Have you ever tried to push your way into an already crowded, narrow elevator in an old apartment building? In announcing his candidacy for the presidency on Thursday, former Rep. Will Hurd of Texas sought to do just that.
Hurd has joined a growing collection of Republican presidential candidates who are positioning themselves as skeptical of — or even in opposition to — former President Donald Trump, the current front-runner whose ideas and stylings have reshaped the Republican Party. Broadly defined, this group includes clear Trump adversaries such as former New Jersey Gov. Chris Christie and former Arkansas Gov. Asa Hutchinson, and not-as-vociferous critics like former Vice President Mike Pence and Miami Mayor Francis Suarez. Hurd, who served three terms in the House, said in his announcement that he wouldn’t be “afraid of Donald Trump,” and he called Trump a “failed politician.” He had previously castigated Trump for hurting the GOP’s brand in recent elections and for putting “lives at risk” by retaining classified documents that are at the center of a 37-count federal indictment of Trump.
However, this cohort’s stance toward Trump is out of step with the views of the vast majority of Republican primary voters, who mostly support either Trump or Florida Gov. Ron DeSantis, another candidate offering a Trump-adjacent, culture-war-driven outlook for the GOP. Despite this, nearly half the GOP candidate field can now be categorized as Trump skeptical or anti-Trump while seeking to represent a party that is more pro-Trump than not. As a result, this group of candidates stands to fight over an already thin slice of the primary pie that constitutes a clear minority of primary voters.
Just how small that slice is depends on how you measure it. One shorthand way to read the Republican race is to sum up the vote share that Trump and DeSantis receive in national polls, which adds up to nearly 75 percent in FiveThirtyEight’s national average.1 That is, the best-known “Trumpy” candidates (including the man himself) are pulling in around three-fourths of the vote, while the other candidates are garnering support from the remaining quarter.
Now, this is not a perfect measure of how pro-Trump the party is. After all, not every DeSantis supporter may identify as pro-Trump — in some surveys, DeSantis has attracted a sizable share of comparatively moderate or less conservative primary voters — and the twists and turns of the campaign could certainly shift support. Not to mention, different polls have found varying levels of favorability toward and identification with Trump’s “MAGA” vision among Republicans. Nevertheless, about three-fourths of likely GOP primary voters told YouGov/CBS News earlier this month that if Trump didn’t become the party’s nominee, they wanted a nominee “similar to Trump.”
On top of this, around half of the voters in national polls who aren’t backing Trump or DeSantis currently back contenders who openly support Trump or who’ve been relatively muted in their critiques of the former president. (We should note, though, that not all candidates are in our polling average, due to limited polling — Hurd included.) Most obviously, tech entrepreneur Vivek Ramaswamy — polling at about 3 percent — promised to pardon Trump should he become president after federal authorities indicted Trump on charges related to his handling of classified documents. Meanwhile, former Ambassador to the U.N. Nikki Haley and South Carolina Sen. Tim Scott combine for about 7 percent in our average, and they’re positioned as solidly conservative contenders who have offered — at most — limited criticism of Trump.
The remaining voters express support for candidates who are more openly opposed to Trump, but they collectively garner about 10 percent in national surveys. Pence is polling at around 6 percent, while Christie and Hutchinson combine for about 3 percent. It’s true that Christie is polling much better in New Hampshire — he’s been in the high single digits in two recent surveys there — but recall that he won 7 percent in the Granite State in the 2016 GOP primary, far and away his best performance that cycle.

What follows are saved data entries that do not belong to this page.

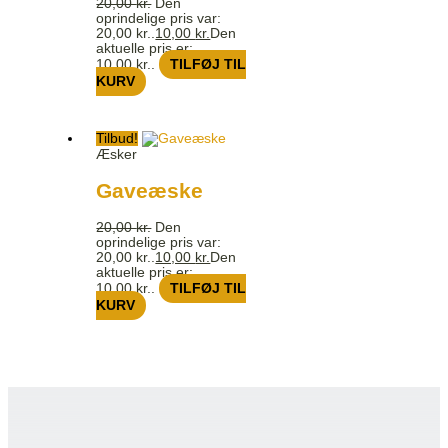
20,00
kr.
Den
oprindelige pris var:
20,00 kr..
10,00
kr.
Den
aktuelle pris er:
10,00 kr..
TILFØJ TIL
KURV
Tilbud!
Æsker
Gaveæske
20,00
kr.
Den
oprindelige pris var:
20,00 kr..
10,00
kr.
Den
aktuelle pris er:
10,00 kr..
TILFØJ TIL
KURV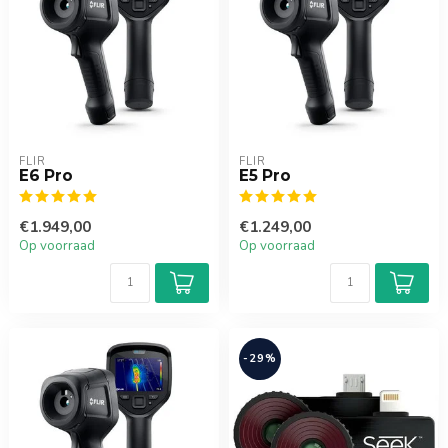
FLIR
FLIR
E6 Pro
E5 Pro
€1.949,00
€1.249,00
Op voorraad
Op voorraad
-29%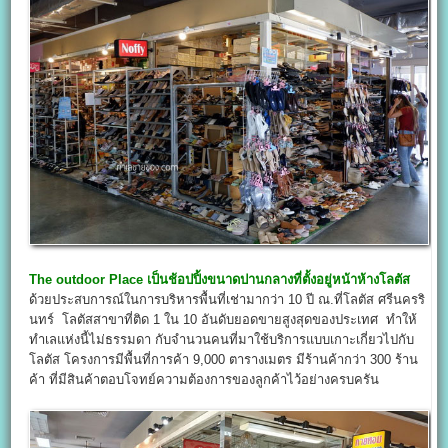
The outdoor Place เป็นช้อปปิ้งขนาดปานกลางที่ตั้งอยู่หน้าห้างโลตัส
ด้วยประสบการณ์ในการบริหารพื้นที่เช่ามากว่า 10 ปี ณ.ที่โลตัส ศรีนครริ
นทร์ โลตัสสาขาที่ติด 1 ใน 10 อันดับยอดขายสูงสุดของประเทศ ทำให้
ทำเลแห่งนี้ไม่ธรรมดา กับจำนวนคนที่มาใช้บริการแบบเกาะเกี่ยวไปกับ
โลตัส โครงการมีพื้นที่การค้า 9,000 ตารางเมตร มีร้านค้ากว่า 300 ร้าน
ค้า ที่มีสินค้าตอบโจทย์ความต้องการของลูกค้าไว้อย่างครบครัน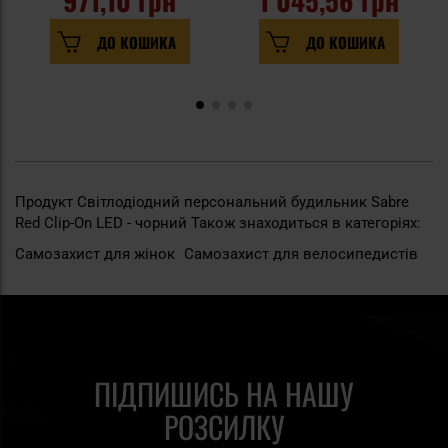
971,10 грн
1 045,56 грн
ДО КОШИКА
ДО КОШИКА
Продукт Світлодіодний персональний будильник Sabre
Red Clip-On LED - чорний Також знаходиться в категоріях:
Самозахист для жінок
Самозахист для велосипедистів
ПІДПИШИСЬ НА НАШУ
РОЗСИЛКУ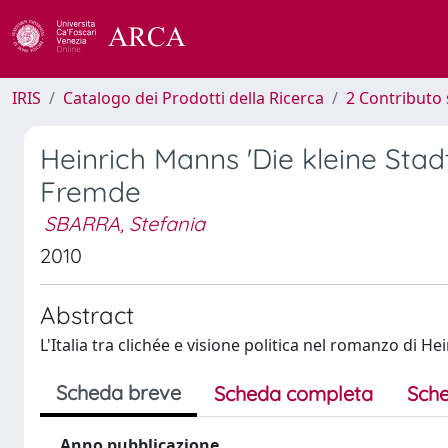
IRIS
Catalogo dei Prodotti della Ricerca
2 Contributo 
Heinrich Manns 'Die kleine Sta
Fremde
SBARRA, Stefania
2010
Abstract
L'Italia tra clichée e visione politica nel romanzo di H
Scheda breve
Scheda completa
Sche
Anno pubblicazione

Hurd now joins this group of candidates, but given his anti-Trump stance, it’s difficult to imagine him gaining support from more pro-Trump forces. Instead, the voters most receptive to his message constitute a small share of the electorate, making it likely that Hurd will struggle to find a place in the already-cramped anti-Trump elevator. It remains to be seen if he can raise money and build a significant campaign, and there’s no question he starts out as a little-known option: In the last two months, he’s garnered more than 0 percent in exactly one survey that included him as a choice. To put that in perspective, candidates in theory need only two respondents to support them in a survey of 400 voters to achieve 0.5 percent, which rounds to 1 percent — although in an actual poll, a pollster would weight respondents based on factors like educational attainment and race.
Candidates like Hurd, Pence and Christie may hope to win hearts and change minds by making an assertive case for another version of the Republican Party, accompanied by varying degrees of criticism for Trump. And as that YouGov/CBS News poll showed, around a quarter of the primary electorate may prefer a candidate who isn’t like Trump — with that share potentially becoming larger in states that have open or partially open primary systems that permit independents or even Democrats to vote in them. But that portion of the Republican primary electorate will still pale in comparison to the GOP base, which has a strong desire to ride with Trump or someone like him all the way to the top.